Lines containing the word "wire" are to be copied from the data below.

• [Excerpted records]:
=-=-=-=-=
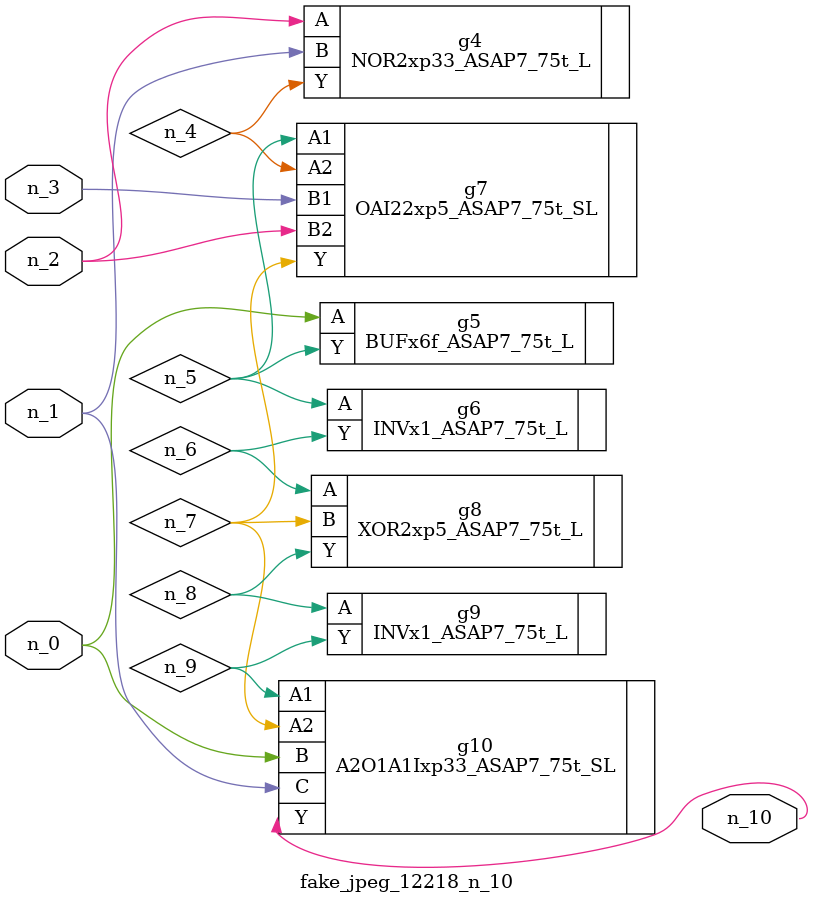
<source format=v>
module fake_jpeg_12218_n_10 (n_0, n_3, n_2, n_1, n_10);

input n_0;
input n_3;
input n_2;
input n_1;

output n_10;

wire n_4;
wire n_8;
wire n_9;
wire n_6;
wire n_5;
wire n_7;

NOR2xp33_ASAP7_75t_L g4 ( 
.A(n_2),
.B(n_1),
.Y(n_4)
);

BUFx6f_ASAP7_75t_L g5 ( 
.A(n_0),
.Y(n_5)
);

INVx1_ASAP7_75t_L g6 ( 
.A(n_5),
.Y(n_6)
);

XOR2xp5_ASAP7_75t_L g8 ( 
.A(n_6),
.B(n_7),
.Y(n_8)
);

OAI22xp5_ASAP7_75t_SL g7 ( 
.A1(n_5),
.A2(n_4),
.B1(n_3),
.B2(n_2),
.Y(n_7)
);

INVx1_ASAP7_75t_L g9 ( 
.A(n_8),
.Y(n_9)
);

A2O1A1Ixp33_ASAP7_75t_SL g10 ( 
.A1(n_9),
.A2(n_7),
.B(n_0),
.C(n_1),
.Y(n_10)
);


endmodule
</source>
=-=-=-=-=
• [Task answer]:
wire n_4;
wire n_8;
wire n_9;
wire n_6;
wire n_5;
wire n_7;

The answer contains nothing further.